GOAL OF THE EXERCISE: Below are entries. Reproduce exactly the lines between the line holding "(1051, 1269) none" and the line holding "(206, 450) none -> [271,555,296,564] -->", inclusive, and only those.
Segment Start: TASK DATA
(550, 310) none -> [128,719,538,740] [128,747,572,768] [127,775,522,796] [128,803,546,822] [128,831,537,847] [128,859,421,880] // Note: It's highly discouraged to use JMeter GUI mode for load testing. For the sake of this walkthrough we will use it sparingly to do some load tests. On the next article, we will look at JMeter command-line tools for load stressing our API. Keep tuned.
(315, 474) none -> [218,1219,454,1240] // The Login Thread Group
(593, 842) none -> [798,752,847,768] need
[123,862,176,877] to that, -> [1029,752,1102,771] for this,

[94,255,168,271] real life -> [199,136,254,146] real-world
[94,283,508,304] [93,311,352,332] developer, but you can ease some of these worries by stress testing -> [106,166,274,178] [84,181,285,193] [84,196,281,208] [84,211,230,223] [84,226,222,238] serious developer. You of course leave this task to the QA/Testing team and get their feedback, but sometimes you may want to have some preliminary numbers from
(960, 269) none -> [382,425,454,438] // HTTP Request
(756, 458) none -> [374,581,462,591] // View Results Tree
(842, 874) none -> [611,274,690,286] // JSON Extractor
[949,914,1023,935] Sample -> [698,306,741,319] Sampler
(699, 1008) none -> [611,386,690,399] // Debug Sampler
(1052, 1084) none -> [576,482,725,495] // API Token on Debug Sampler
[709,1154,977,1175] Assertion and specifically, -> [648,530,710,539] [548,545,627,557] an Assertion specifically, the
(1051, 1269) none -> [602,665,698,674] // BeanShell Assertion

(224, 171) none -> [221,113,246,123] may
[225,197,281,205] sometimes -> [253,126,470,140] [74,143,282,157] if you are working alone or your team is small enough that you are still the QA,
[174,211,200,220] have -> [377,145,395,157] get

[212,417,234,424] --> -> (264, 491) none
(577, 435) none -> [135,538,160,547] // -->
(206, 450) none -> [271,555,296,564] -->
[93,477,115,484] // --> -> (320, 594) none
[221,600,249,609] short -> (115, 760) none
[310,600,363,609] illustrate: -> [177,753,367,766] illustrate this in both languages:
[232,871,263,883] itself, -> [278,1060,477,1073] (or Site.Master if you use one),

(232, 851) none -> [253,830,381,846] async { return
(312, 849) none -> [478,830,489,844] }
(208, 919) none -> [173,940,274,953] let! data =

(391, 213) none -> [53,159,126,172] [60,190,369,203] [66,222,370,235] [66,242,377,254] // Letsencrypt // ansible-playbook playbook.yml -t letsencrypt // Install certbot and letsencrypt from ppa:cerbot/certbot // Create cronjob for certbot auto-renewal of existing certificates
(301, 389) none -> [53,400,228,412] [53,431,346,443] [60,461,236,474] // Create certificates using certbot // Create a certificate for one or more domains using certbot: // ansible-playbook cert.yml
Segment End: TASK DATA
COMPLETED TASK:
(1051, 1269) none -> [602,665,698,674] // BeanShell Assertion

(224, 171) none -> [221,113,246,123] may
[225,197,281,205] sometimes -> [253,126,470,140] [74,143,282,157] if you are working alone or your team is small enough that you are still the QA,
[174,211,200,220] have -> [377,145,395,157] get

[212,417,234,424] --> -> (264, 491) none
(577, 435) none -> [135,538,160,547] // -->
(206, 450) none -> [271,555,296,564] -->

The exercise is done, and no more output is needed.